### Task:
Nothing outside the range below should be printed. Output exactly the lines from the line with "index mcp: (770, 897)" to the line with "pinky dip: (1193, 866)", both included.

[Exercise data Boundary: Start]

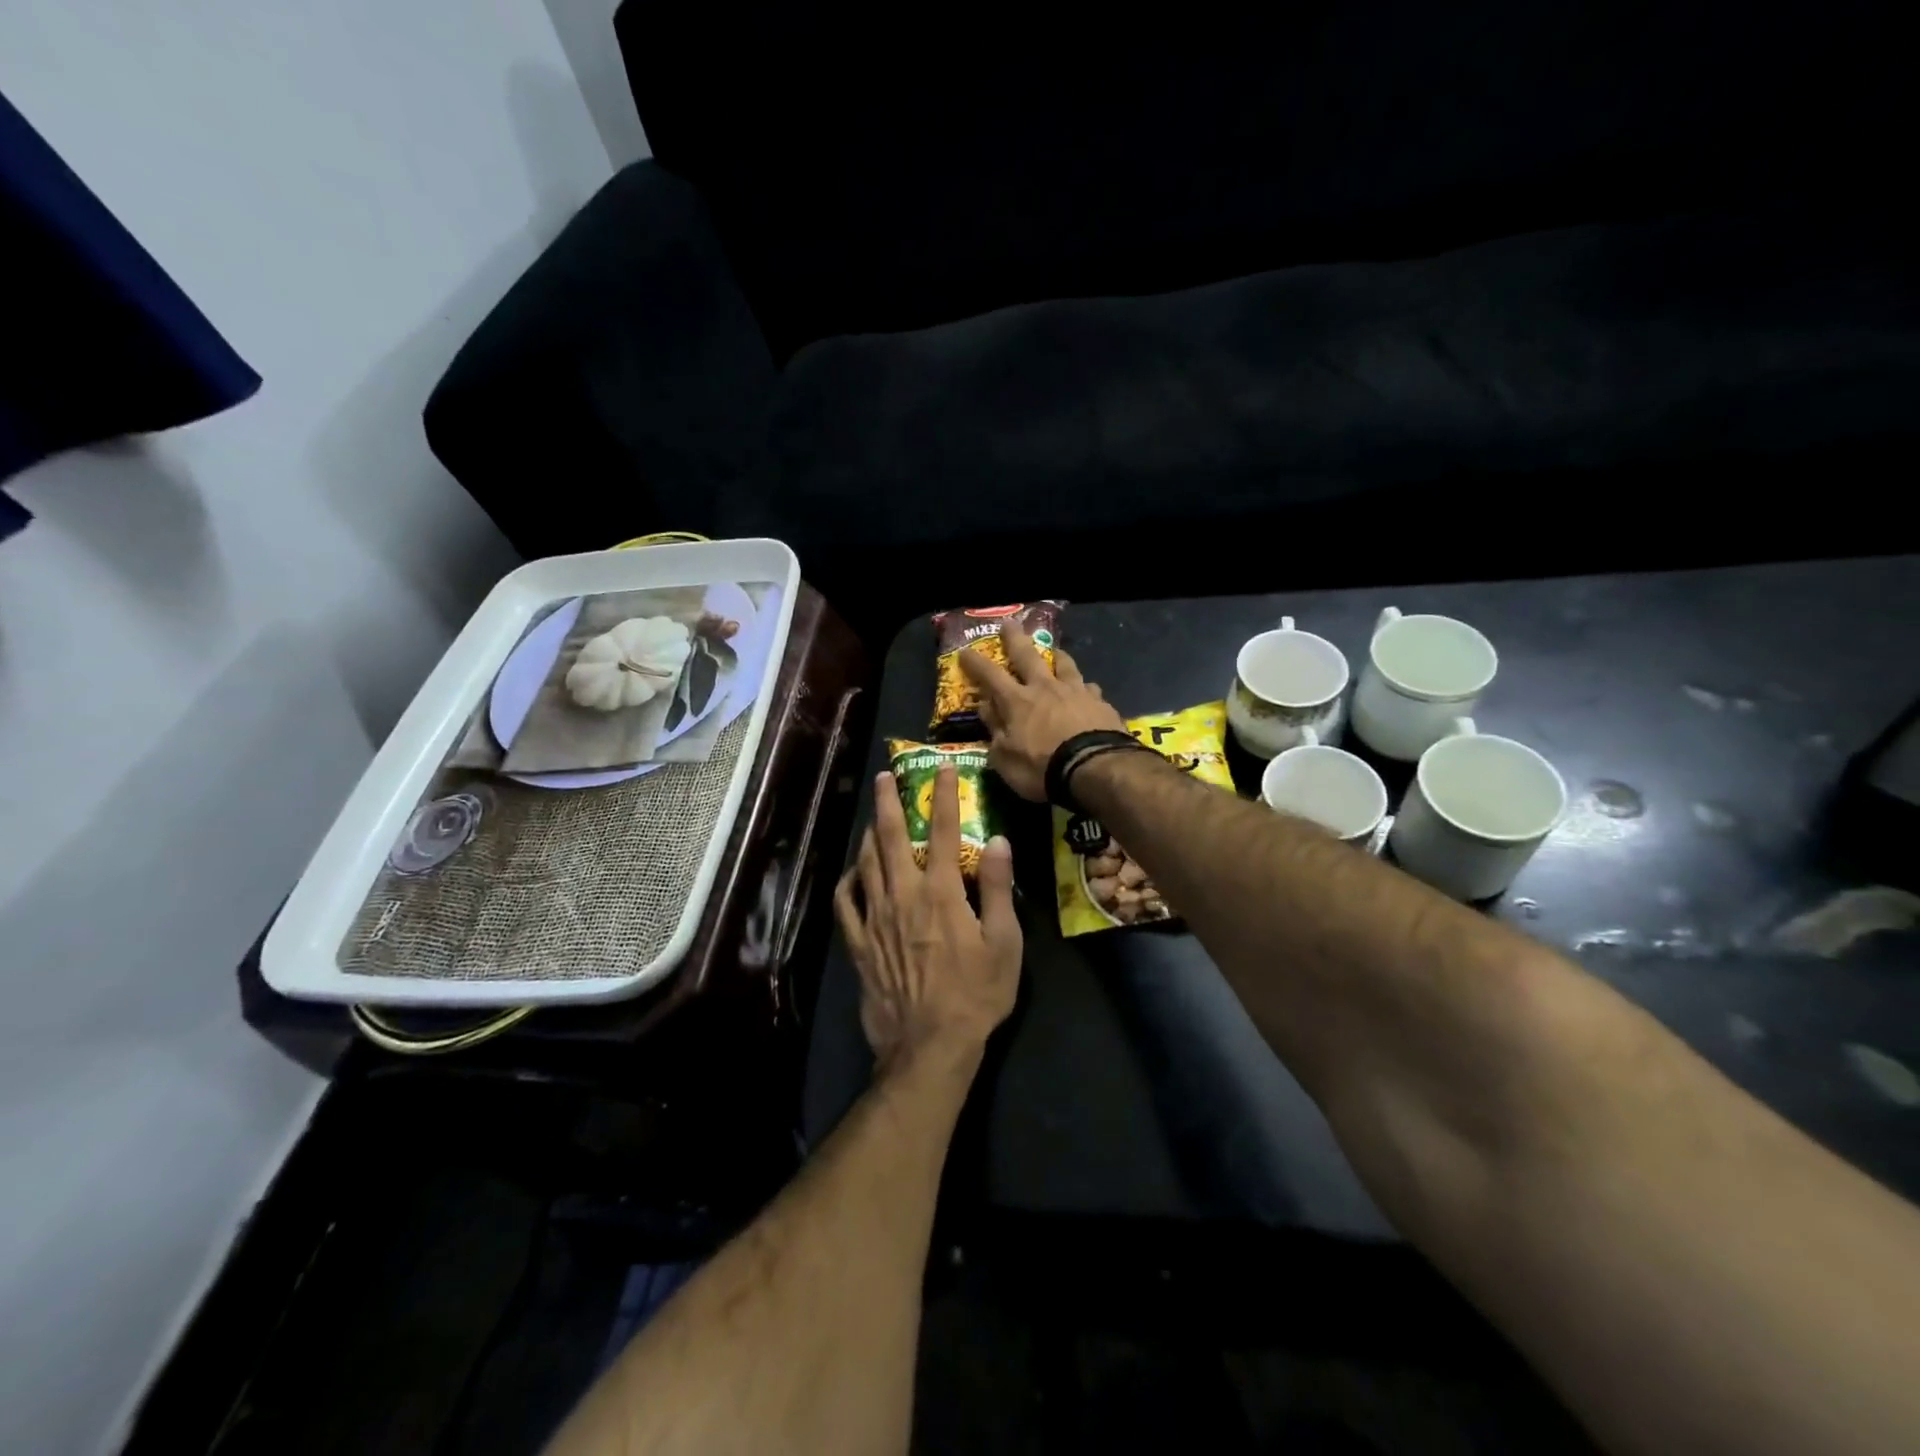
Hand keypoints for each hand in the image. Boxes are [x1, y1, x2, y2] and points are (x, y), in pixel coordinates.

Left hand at [834, 765, 1021, 1074]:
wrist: (929, 1046)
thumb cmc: (976, 995)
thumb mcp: (1004, 942)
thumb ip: (996, 888)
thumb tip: (996, 840)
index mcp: (939, 893)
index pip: (940, 831)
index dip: (942, 796)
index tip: (943, 768)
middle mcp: (902, 896)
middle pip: (889, 837)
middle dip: (888, 802)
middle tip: (885, 776)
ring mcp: (875, 919)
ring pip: (865, 863)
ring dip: (867, 833)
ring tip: (871, 814)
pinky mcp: (859, 944)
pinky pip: (845, 904)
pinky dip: (847, 881)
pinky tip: (852, 872)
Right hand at [957, 625, 1126, 800]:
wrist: (1096, 769)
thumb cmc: (1042, 768)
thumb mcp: (1005, 759)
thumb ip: (994, 731)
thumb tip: (986, 708)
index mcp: (1017, 702)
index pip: (990, 676)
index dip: (975, 663)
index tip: (964, 651)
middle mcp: (1045, 688)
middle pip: (1028, 656)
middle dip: (1015, 639)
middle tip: (1010, 623)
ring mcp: (1076, 692)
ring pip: (1065, 665)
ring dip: (1057, 656)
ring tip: (1055, 651)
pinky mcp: (1101, 703)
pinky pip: (1090, 688)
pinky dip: (1084, 688)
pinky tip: (1088, 691)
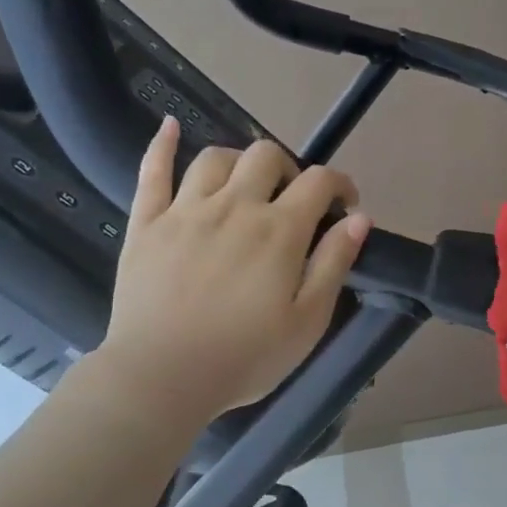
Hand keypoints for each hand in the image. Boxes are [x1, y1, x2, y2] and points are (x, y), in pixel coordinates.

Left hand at [92, 120, 370, 420]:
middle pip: (266, 156)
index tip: (346, 206)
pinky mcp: (146, 224)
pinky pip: (151, 171)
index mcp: (279, 230)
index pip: (319, 181)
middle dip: (289, 169)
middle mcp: (234, 206)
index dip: (340, 185)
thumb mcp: (308, 320)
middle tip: (291, 201)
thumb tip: (359, 219)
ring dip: (239, 162)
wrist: (161, 378)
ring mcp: (185, 211)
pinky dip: (161, 145)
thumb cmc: (245, 357)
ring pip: (215, 158)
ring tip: (245, 186)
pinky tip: (169, 127)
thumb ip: (335, 263)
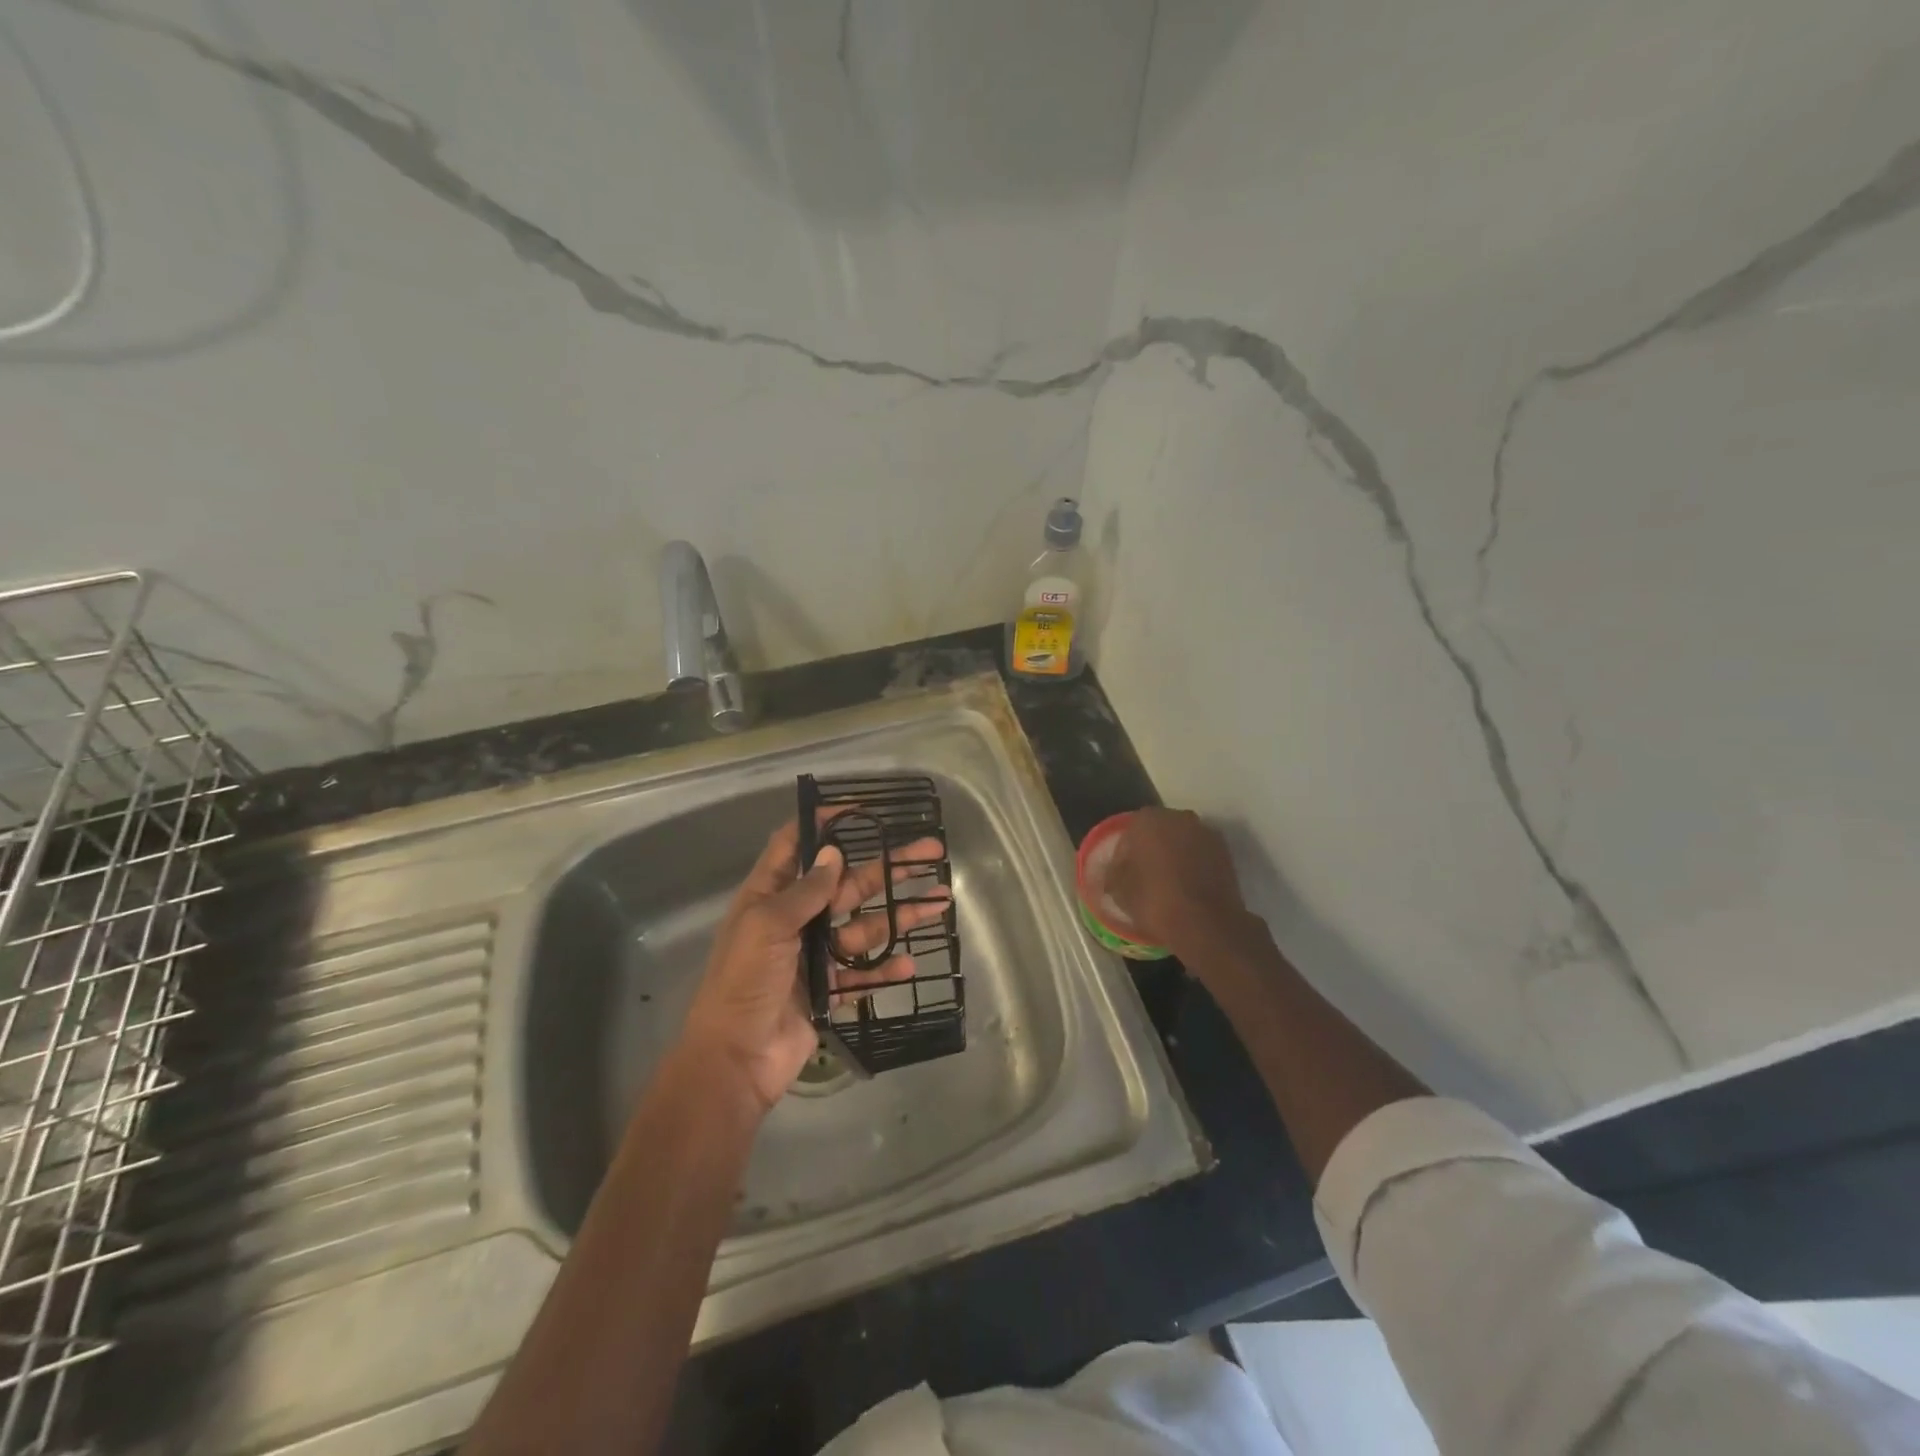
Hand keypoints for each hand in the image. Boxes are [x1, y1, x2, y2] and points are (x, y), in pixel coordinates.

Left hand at [679, 818, 949, 1112]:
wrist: (735, 1060)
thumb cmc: (744, 983)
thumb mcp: (768, 926)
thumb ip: (805, 891)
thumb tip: (832, 852)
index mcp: (770, 897)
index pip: (794, 845)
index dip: (823, 822)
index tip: (861, 809)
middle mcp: (794, 920)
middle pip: (847, 883)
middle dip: (888, 867)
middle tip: (930, 850)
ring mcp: (814, 956)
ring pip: (864, 926)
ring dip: (900, 915)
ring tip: (940, 902)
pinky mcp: (828, 990)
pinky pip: (864, 973)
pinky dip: (886, 968)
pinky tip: (910, 962)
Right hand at [1105, 808, 1249, 955]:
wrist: (1207, 925)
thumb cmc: (1155, 901)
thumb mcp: (1120, 891)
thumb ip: (1113, 873)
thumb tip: (1114, 871)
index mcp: (1148, 820)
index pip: (1129, 833)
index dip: (1124, 855)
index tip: (1122, 876)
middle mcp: (1179, 817)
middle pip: (1158, 832)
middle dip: (1151, 850)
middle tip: (1144, 877)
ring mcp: (1206, 833)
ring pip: (1182, 842)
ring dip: (1174, 857)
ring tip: (1168, 885)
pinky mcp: (1226, 853)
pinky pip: (1201, 855)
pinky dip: (1193, 866)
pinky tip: (1187, 889)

[Exercise data Boundary: End]

### Exercise output:
index mcp: (770, 897)
index pip: (794, 845)
index dip: (823, 822)
index tip: (861, 809)
middle mcp: (794, 920)
middle pip: (847, 883)
middle dip: (888, 867)
middle tip: (930, 850)
ring mcp: (814, 956)
ring pip: (864, 926)
ring dip: (900, 915)
ring tip: (940, 902)
pinky mcp: (828, 990)
pinky pip: (864, 973)
pinky dip: (886, 968)
pinky tip: (910, 962)
Right hand at [1105, 808, 1249, 955]:
wrist: (1207, 925)
thumb cmc: (1155, 901)
thumb mcp: (1120, 891)
thumb ip: (1113, 873)
thumb tip: (1114, 871)
index mcp: (1148, 820)
index pip: (1129, 833)
index dip: (1124, 855)
index tip: (1122, 876)
middle mcp: (1179, 817)
middle pip: (1158, 832)
middle dip: (1151, 850)
middle tip: (1144, 877)
ring mcp: (1206, 833)
ring pip: (1182, 842)
ring dip: (1174, 857)
ring tip: (1168, 885)
pinky mcp: (1226, 853)
pinky pip: (1201, 855)
pinky dip: (1193, 866)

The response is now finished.